5 rules to increase customer loyalty even when COVID disrupts supply chains

The imminent interruption of supply due to COVID, along with tariffs and other factors, presents historic opportunities for companies to create or destroy goodwill.

A story of two companies

Consider the fate of two companies: Company A and Company B. Both are relatively successful and face a long interruption in supply.

Company A addresses shortcomings by trying to maintain its traditional customer management processes by reducing product availability. The VP of Sales is careful to be transparent, inform customers of stockouts, and ensure they are doing everything possible to ensure ever tighter allocations to suppliers.

It is not essentially a client management strategy and is a recipe for a persistent group of sick clients.

Company B, on the other hand, has a strategic supply scarcity priority plan that it developed as an essential part of its risk management process. When scarcity materializes and increases, the entire management team becomes a crisis management committee that systematically and strategically guides the company through the crisis.

Five Rules to Build Customer Loyalty

Much has been said and written about managing the COVID supply chain threat. The problem is that pretty much everything focuses on the threats of disruption to suppliers’ inbound supply chains. The equally important and enduring challenge is managing your customers during the recession to maximize their loyalty and long-term profitability.
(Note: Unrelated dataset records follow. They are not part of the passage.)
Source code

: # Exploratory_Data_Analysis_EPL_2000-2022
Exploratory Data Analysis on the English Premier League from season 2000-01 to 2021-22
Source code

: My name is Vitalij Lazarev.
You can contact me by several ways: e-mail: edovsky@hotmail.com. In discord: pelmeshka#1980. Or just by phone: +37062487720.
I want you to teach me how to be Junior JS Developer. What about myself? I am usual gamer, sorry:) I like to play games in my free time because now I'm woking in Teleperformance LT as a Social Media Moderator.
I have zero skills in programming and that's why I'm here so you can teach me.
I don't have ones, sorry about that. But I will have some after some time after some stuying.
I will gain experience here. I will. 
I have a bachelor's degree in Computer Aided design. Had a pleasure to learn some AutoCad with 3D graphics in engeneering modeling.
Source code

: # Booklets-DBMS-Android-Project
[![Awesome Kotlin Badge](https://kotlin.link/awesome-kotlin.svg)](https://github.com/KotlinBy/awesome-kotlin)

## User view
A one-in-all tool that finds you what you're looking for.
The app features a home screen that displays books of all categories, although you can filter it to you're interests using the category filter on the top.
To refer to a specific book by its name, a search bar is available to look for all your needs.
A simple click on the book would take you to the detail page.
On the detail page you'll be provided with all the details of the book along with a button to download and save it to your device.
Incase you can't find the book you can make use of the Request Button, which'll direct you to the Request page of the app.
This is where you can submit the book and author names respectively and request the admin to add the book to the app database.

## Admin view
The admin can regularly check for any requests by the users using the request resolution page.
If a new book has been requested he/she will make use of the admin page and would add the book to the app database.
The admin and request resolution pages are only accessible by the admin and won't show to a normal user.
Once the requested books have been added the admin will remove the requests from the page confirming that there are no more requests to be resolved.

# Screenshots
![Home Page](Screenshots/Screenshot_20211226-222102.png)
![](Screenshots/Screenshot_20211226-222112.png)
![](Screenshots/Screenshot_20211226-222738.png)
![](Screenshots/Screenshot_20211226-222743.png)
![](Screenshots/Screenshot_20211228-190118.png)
Five rules are the foundation of an effective customer management program in times of supply disruption:

  • Prioritize your customers’ profitability.
  • Include your emerging channel strategies.
  • Align sales compensation with your priorities.
  • Develop product substitution groups.
  • Avoid excessive ordering.

Together, they will ensure that your company emerges from this difficult time in a much better position than when it started outperforming its competitors.

1. Prioritize your customers based on profitability

The key to prioritizing customers is profit segmentation – focus your resources on accelerating your relationships with your profitable customers, while using product scarcity to renegotiate your relationships with your corporate customers.

The current disruption of the supply chain due to tariffs, viruses, and other factors offers the opportunity to make long-term profits from the most profitable customers and to use the interruption as leverage to close relationships with the most important customers who are taking the profits.

The key is to use profit mapping to…

  • Profit peaks (large and profitable customers)
  • Profit drain (large customers lose money)
  • Profit deserts (small non-profit customers)

2. Integrate your emerging supply channel strategies

The current era is characterized by the emergence of critical digital channels and omnichannel management. Digital giants are gaining incredible market share, industry after industry, thanks to their web-based capabilities. Most companies quickly recover and risk their survival.

Therefore, it is crucial to involve the channel strategy when prioritizing customer acquisition. This ensures that your critical new strategic skills continue to develop and grow. It must be systematically integrated into the customer management strategy to ensure long-term profitability.

3. Align sales compensation with your priorities

There’s an old saying that a salesperson can understand your priorities and accept them, but they will (and should) do what you pay for them.

Another way to put it is that the basic rule of sale is “update your compensation plan.” If the payment plan is wrong, it is not the seller’s fault.

Sales fees (commissions, fees) should therefore be aligned with your priorities. The crux of the problem is that many companies fail to develop realistic priorities, as explained above; it leads to counterproductive competition from “first come, first served” products and processes that are so detrimental to short-term profitability and long-term customer loyalty.

4. Develop product substitution groups

Substitution groups are collections of products that perform the same function. It is important, in normal business operations, to allow salespeople to move customers to a more profitable product mix and ensure high fill rates when a product runs out (and the customer agrees to a specific replacement).

These groups are essential during periods of supply interruptions as they can ensure a stable supply, even when interruptions are frequent. However, this must be arranged in advance with customers.

5. Avoid overordering!

Overordering is a common problem in times of product shortages. It has two main strengths: client collection and replenishment algorithms for non-voice-enabled electronic data interchange (EDI).

  • Inventory is a natural response to shortages of supplies. The main reason is that purchasing departments try to seize the product when it is available to protect against further shortages. This leads to extreme problems for suppliers as they cannot predict actual customer demand. Instead, merchants struggle to obtain limited inventory to meet their customers’ accelerating demand, which leads merchants to sell to other customers, especially their large core customers with whom they normally manage stock tapes flow.
  • Custom EDI replenishment algorithms are the second cause of overorders. When products are assigned to customers, most integration systems will simply recognize the lack of product availability and continually order more. We’ve seen cases where supplement systems ask for the same product several times a day. The problem is that the supplier’s systems interpret this as increasing demand and allowing less inventory for the ordering customer.

The solution is to develop a series of agreements with customers to allocate products to historical demand unless the customer informs the supplier that the demand for the product has changed.

The key to success is to focus the management team on the relentless pursuit of a five-rule customer management strategic plan to increase customer loyalty. In so doing, he sets the stage for turning despair into lasting victory in a period of disruption of supply.